**STUDY TEXT**
<<<<
VALENCIA grew alongside the river Turia for many years and has a very special relationship with its water way. After the devastating flood of 1957, it was decided living alongside the river had become too great a risk and it was diverted. Today, the Turia’s old courseway is the largest urban garden in Spain, even though there was pressure for it to become a motorway...
LAST OCTOBER, the floods in Valencia were all over the news. Yet in Spain, it is a kind of ritual: every autumn, the heavens open. And what tends to alarm visitors and those new to the area doesn’t bother the Valencians, who have lived with the October deluges for centuries.
In fact, it was October, fifty years ago, when the great flood of Valencia left the city underwater and forced the river Turia to be diverted southwards, for safety reasons. These days, there are still odd problems with the river bursting its banks, but nothing comparable to that great un-damming of the Turia in 1957.
As the popular Spanish proverb goes, ‘nothing bad ever happens where some good doesn’t come out of it’, and the catastrophe of 1957 brought with it an amazing silver lining. The river turned into a magnificent garden that crosses the city from the north to the south and offers numerous possibilities for walking and sightseeing to visitors and residents.
City break in Valencia You could do worse than spend a weekend exploring the capital of the Turia river. A city break in Valencia lets you not only get to know the history of the great flood but also to enjoy the river as it is today. A river that magically transformed into a massive and beautiful garden with some of the city’s greatest cultural attractions on its shores.
>>>>
**PROVIDED DATA**
<<<<
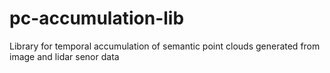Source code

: # pc-accumulation-lib
Library for temporal accumulation of semantic point clouds generated from image and lidar senor data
>>>>
**ASSIGNED TASK A**
Summarize the Valencia text in two sentences.
**ASSIGNED TASK B**
Transcribe the Valencia text word for word, starting with "In fact, it" and going on through "visitors and residents.".
Answer from the Valencia text alone.

**TASK SOLUTION A**
Valencia grew up alongside the river Turia, but after the devastating flood of October 1957 the river was diverted southwards for safety. Its old course has since become the largest urban garden in Spain, crossing the city from north to south and offering walking and sightseeing to visitors and residents.

**TASK SOLUTION B**
In fact, it was October, fifty years ago, when the great flood of Valencia left the city underwater and forced the river Turia to be diverted southwards, for safety reasons. These days, there are still odd problems with the river bursting its banks, but nothing comparable to that great un-damming of the Turia in 1957.
As the popular Spanish proverb goes, ‘nothing bad ever happens where some good doesn’t come out of it’, and the catastrophe of 1957 brought with it an amazing silver lining. The river turned into a magnificent garden that crosses the city from the north to the south and offers numerous possibilities for walking and sightseeing to visitors and residents.